Philipp Otto Runge

Konstruierte Kornblume, 1808/09

Unter den Blumenstudien führt Daniel auch die Zeichnung einer Kornblume an: „Mit der Feder und dem Bleystift, theils äußerst genau, theils flüchtif aufgezeichnet, sind: eine Kornblume (zum Behuf des Kranzes im Tage) von oben hineingesehen 2 bis 3 Zoll im Durchmesser; desgleichen im Profil.“ (Anm. 1)
Das von Daniel erwähnte Blatt ist mit Inv. Nr. 34274 identisch, das Böttcher irrtümlich als eine Pflanzenstudie für die Rahmenleiste des „Morgens“ ansah (Anm. 2). Von sechs konzentrischen Kreislinien ausgehend hat Runge ihnen die Aufsicht einer Kornblume eingeschrieben, sie jedoch nicht in das geometrische System eingezwängt (Anm. 3). Ein Großteil der Blütenblätter ist zwar der äußeren Kreislinie eingeschrieben, doch einzelne ragen auch darüber hinaus und durchbrechen die strenge Geometrisierung, die das Blatt auf den ersten Blick suggeriert. Dies wird auch in der Seitenansicht der Kornblume deutlich, die Runge aus der Aufsicht ableitet; deren Stengel wird nicht vertikal sondern leicht schräg nach links ausgerichtet. Die Geometrisierung dient ihm lediglich als Annäherungsform und nicht als Schablone, der er ihre freie Entfaltung unterwarf; vielmehr verstand Runge die Pflanze als „organisches Ganzes“ (Anm. 4), das er im Sinne des „Charakteristischen“ einer Abstrahierung unterzog.

* DATENSATZ
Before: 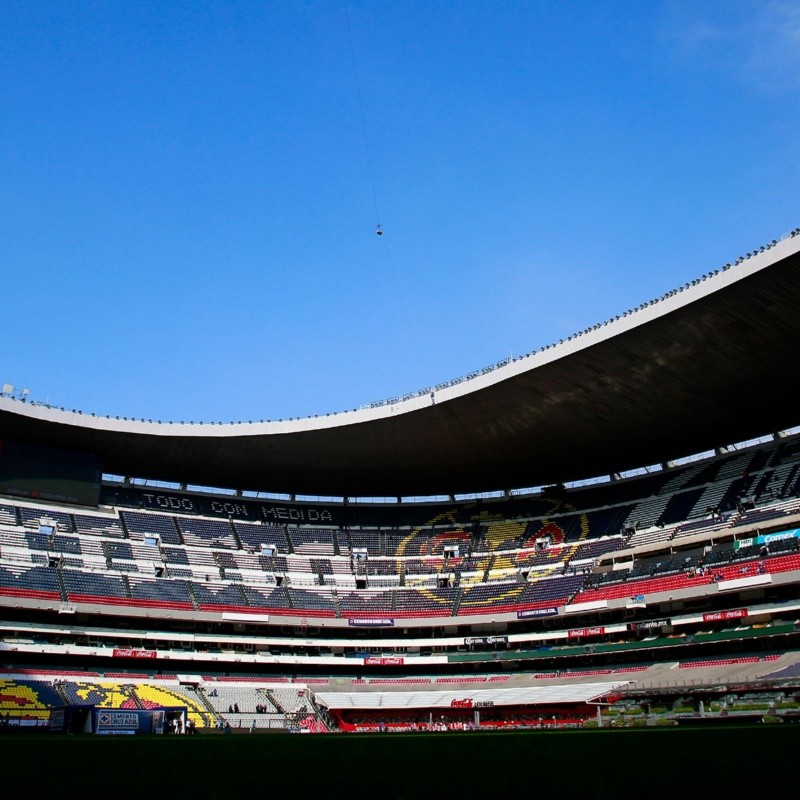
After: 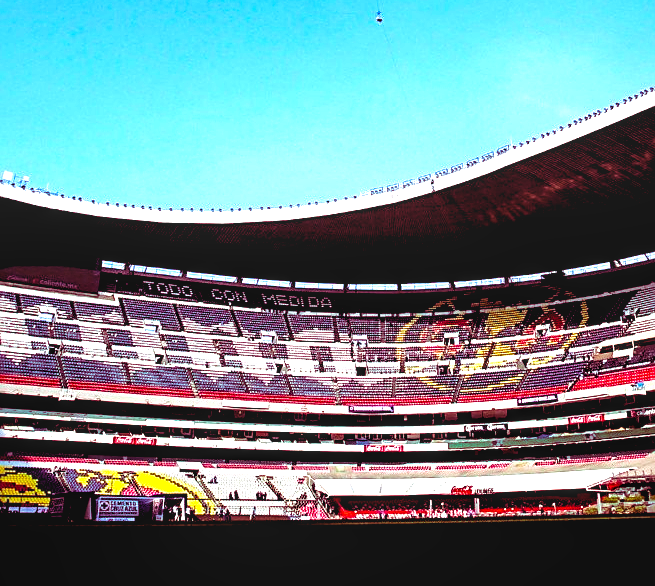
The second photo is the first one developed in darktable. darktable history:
crop: top 26.69%, right 18.016%
exposure: exposure 1.255 EV, compensate exposure bias true, compensate highlight preservation false
sharpen: on, module defaults
velvia: on, module defaults
color balance rgb: shadows lift › luminance -18.771%, shadows lift › chroma 35.246%, perceptual saturation grading › global saturation 25.702%, global vibrance 3.595%
local contrast: on, module defaults
levels: levels [0.062, 0.494, 0.925]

* AUFGABENSTELLUNG
Von wie vielen konzentrischen Kreislinien geht Runge laut dem Text über seine konstruierte Kornblume bei der Aufsicht der Blüte aus? Die Zeilen haben mit dieser Aufgabe nichts zu tun.

* ERWARTETE ANTWORT
Er geht von sechs konzentrischen Kreislinien aus.